Return the lines of the material below that run from the line containing "genus: Eragrostis" through the line containing "genus: Carya", both included, copying them without any change.
══════
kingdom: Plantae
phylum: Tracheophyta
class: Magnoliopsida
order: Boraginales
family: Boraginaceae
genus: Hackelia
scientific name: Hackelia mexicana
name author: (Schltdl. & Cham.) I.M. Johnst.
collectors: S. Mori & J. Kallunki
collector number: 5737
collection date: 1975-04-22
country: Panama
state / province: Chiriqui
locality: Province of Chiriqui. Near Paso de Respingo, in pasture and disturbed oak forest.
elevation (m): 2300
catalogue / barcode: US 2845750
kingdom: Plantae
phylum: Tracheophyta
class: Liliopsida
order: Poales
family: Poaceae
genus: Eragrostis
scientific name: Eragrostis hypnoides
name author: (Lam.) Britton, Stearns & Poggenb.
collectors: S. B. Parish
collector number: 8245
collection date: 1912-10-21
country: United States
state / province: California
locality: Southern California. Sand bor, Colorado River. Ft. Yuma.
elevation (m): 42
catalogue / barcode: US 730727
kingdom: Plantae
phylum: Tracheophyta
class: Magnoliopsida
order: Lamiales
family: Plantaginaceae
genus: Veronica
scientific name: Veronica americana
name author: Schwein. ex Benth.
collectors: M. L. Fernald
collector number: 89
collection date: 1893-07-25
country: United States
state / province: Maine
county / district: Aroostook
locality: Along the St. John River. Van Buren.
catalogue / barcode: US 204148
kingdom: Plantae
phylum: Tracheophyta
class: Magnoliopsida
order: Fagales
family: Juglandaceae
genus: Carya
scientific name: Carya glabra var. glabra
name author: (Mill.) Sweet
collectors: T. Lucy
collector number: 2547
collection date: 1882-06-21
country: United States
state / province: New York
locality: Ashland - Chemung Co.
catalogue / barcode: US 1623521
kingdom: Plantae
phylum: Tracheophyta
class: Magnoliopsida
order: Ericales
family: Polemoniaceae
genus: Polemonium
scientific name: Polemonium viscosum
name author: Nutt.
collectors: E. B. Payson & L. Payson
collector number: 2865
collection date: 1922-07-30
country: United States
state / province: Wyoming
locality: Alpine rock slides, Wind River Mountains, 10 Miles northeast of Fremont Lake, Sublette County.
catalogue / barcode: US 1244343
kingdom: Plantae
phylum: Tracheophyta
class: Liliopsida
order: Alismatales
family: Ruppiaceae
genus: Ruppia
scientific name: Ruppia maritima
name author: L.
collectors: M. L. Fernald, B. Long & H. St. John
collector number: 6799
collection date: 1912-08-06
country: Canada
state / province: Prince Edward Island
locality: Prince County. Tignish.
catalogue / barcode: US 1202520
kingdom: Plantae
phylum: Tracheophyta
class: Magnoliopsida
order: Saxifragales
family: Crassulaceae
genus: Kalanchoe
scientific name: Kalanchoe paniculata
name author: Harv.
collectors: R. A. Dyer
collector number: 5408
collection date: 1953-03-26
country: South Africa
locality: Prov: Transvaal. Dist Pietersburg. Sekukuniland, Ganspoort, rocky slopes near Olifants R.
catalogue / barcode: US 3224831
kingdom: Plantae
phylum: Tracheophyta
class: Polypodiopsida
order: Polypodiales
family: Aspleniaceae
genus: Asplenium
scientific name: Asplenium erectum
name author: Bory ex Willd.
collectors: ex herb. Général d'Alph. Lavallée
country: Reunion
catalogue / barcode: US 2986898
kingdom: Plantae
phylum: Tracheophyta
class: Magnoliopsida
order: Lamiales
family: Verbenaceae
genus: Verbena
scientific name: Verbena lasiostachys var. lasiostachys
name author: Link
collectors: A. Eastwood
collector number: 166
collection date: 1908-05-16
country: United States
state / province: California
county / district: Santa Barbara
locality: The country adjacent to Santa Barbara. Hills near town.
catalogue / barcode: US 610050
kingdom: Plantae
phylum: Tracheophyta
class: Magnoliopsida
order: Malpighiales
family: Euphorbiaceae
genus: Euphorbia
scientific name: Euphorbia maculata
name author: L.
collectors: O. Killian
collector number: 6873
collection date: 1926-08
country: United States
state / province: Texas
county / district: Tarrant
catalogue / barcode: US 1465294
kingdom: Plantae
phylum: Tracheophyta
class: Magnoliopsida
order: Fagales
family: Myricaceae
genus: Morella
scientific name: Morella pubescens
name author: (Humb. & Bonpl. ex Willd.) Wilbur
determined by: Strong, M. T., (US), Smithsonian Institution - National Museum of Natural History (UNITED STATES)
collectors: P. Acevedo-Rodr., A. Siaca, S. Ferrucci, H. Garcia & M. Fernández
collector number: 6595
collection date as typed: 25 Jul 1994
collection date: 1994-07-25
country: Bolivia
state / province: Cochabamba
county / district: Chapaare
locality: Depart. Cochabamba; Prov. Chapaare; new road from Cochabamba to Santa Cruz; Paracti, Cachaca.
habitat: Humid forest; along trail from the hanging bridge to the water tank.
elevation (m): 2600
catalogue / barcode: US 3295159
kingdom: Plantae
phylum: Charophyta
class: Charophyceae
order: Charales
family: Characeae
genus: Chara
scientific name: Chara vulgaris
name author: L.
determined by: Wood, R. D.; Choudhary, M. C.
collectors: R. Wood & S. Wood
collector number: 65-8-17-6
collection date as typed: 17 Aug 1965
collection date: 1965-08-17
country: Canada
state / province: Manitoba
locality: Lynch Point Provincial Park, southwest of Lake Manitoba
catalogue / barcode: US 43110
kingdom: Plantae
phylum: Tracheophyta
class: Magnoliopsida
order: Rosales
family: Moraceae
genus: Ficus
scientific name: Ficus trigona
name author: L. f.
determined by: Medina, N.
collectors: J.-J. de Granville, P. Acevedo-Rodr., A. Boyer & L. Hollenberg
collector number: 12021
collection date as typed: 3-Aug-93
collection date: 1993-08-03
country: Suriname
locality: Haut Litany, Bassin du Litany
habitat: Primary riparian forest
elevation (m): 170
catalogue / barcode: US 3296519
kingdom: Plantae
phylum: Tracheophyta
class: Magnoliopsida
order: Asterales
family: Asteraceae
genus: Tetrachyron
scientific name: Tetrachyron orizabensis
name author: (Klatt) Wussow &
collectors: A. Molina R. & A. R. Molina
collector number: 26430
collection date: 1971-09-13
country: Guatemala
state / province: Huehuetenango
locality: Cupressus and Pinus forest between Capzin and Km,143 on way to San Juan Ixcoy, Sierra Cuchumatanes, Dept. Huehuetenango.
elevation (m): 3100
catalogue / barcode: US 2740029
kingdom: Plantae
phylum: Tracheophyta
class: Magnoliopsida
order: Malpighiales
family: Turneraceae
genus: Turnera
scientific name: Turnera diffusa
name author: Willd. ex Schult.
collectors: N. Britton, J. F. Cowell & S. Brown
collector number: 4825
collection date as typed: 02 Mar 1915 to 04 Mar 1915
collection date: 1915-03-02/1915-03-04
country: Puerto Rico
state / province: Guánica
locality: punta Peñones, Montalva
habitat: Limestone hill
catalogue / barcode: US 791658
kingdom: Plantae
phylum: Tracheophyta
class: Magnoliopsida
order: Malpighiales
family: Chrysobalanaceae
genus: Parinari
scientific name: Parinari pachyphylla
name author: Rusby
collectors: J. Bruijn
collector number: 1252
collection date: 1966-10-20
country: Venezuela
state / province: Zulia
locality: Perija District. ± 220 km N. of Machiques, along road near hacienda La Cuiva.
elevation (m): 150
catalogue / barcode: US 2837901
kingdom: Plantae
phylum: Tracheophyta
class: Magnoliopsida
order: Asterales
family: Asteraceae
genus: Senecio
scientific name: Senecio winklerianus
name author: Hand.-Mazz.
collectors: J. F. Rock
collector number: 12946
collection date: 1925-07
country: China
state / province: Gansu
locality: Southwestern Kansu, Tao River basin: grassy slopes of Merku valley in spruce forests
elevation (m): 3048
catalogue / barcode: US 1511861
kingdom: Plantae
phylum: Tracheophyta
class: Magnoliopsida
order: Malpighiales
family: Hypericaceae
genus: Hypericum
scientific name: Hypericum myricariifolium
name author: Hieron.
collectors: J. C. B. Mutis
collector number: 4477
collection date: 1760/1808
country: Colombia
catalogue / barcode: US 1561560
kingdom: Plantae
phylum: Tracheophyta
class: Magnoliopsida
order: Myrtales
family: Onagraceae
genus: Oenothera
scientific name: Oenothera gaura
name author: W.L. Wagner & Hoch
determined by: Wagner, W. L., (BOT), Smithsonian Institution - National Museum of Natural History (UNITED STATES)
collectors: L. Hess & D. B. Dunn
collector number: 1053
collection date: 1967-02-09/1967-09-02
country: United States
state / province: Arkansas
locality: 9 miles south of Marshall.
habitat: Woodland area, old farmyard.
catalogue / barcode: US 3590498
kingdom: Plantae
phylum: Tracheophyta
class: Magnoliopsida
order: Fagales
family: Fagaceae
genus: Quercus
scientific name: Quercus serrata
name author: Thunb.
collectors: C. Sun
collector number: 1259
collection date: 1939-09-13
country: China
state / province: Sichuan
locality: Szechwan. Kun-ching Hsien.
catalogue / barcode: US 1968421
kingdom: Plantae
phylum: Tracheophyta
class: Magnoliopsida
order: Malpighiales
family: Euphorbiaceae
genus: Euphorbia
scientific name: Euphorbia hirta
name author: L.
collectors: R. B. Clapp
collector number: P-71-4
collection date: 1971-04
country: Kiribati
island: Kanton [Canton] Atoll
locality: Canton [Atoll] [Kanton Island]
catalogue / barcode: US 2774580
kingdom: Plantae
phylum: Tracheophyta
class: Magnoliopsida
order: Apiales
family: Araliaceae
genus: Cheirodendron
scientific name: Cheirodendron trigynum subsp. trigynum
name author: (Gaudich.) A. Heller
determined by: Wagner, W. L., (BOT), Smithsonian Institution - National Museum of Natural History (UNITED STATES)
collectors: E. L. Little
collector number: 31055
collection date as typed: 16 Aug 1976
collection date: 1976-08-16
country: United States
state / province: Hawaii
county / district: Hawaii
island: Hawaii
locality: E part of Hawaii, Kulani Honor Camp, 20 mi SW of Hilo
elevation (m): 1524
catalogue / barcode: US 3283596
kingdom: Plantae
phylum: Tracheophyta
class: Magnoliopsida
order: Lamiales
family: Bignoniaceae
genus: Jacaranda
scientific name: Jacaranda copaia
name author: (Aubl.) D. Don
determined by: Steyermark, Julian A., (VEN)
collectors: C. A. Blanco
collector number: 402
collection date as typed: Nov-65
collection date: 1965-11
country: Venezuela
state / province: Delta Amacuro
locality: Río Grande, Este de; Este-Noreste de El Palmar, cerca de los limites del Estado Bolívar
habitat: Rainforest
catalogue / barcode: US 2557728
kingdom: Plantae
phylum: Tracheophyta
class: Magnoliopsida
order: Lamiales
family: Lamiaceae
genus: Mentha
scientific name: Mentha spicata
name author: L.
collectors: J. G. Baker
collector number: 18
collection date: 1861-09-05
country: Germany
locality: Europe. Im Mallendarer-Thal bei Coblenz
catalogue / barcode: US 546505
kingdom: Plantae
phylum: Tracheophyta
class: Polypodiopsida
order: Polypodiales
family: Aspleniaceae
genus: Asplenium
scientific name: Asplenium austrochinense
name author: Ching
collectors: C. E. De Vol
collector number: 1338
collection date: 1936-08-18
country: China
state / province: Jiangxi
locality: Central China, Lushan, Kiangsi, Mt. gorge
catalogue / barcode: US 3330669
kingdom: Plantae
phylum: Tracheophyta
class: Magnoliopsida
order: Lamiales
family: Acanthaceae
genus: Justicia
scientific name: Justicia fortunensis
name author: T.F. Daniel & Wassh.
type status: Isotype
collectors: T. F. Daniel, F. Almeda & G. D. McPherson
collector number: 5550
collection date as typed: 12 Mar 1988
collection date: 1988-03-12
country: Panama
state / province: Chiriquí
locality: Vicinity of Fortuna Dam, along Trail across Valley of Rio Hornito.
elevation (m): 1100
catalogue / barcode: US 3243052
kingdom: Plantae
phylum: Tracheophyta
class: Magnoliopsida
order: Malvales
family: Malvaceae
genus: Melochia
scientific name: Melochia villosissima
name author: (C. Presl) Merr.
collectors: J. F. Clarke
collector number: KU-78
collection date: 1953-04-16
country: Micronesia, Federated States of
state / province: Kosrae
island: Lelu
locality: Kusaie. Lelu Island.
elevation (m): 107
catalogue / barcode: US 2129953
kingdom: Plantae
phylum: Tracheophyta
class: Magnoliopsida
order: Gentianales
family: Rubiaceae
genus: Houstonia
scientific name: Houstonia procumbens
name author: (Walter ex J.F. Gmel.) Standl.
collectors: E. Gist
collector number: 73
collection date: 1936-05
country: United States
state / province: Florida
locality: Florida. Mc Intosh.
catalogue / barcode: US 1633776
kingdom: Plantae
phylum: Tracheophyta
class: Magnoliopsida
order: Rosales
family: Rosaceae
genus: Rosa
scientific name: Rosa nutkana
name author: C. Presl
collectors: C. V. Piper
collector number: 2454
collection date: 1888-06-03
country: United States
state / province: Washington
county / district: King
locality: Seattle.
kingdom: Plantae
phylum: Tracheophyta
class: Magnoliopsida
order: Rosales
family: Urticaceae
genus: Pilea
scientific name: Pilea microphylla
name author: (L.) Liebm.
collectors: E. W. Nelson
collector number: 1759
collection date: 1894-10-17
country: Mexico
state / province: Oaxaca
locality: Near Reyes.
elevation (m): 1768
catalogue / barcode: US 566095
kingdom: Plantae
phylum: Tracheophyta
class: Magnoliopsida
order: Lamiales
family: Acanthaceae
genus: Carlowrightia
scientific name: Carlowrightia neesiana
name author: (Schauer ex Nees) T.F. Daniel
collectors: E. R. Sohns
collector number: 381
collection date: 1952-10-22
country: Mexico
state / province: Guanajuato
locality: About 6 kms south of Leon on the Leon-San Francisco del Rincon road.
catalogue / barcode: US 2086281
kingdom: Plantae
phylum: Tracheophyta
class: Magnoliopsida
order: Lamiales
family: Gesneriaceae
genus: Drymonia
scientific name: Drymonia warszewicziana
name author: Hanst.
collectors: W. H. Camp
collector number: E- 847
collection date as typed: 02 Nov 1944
══════
• Task answer:
genus: Eragrostis
scientific name: Eragrostis hypnoides
name author: (Lam.) Britton, Stearns & Poggenb.
collectors: S. B. Parish
collector number: 8245
collection date: 1912-10-21
country: United States
state / province: California
locality: Southern California. Sand bor, Colorado River. Ft. Yuma.
elevation (m): 42
catalogue / barcode: US 730727
kingdom: Plantae
phylum: Tracheophyta
class: Magnoliopsida
order: Lamiales
family: Plantaginaceae
genus: Veronica
scientific name: Veronica americana
name author: Schwein. ex Benth.
collectors: M. L. Fernald
collector number: 89
collection date: 1893-07-25
country: United States
state / province: Maine
county / district: Aroostook
locality: Along the St. John River. Van Buren.
catalogue / barcode: US 204148
kingdom: Plantae
phylum: Tracheophyta
class: Magnoliopsida
order: Fagales
family: Juglandaceae
genus: Carya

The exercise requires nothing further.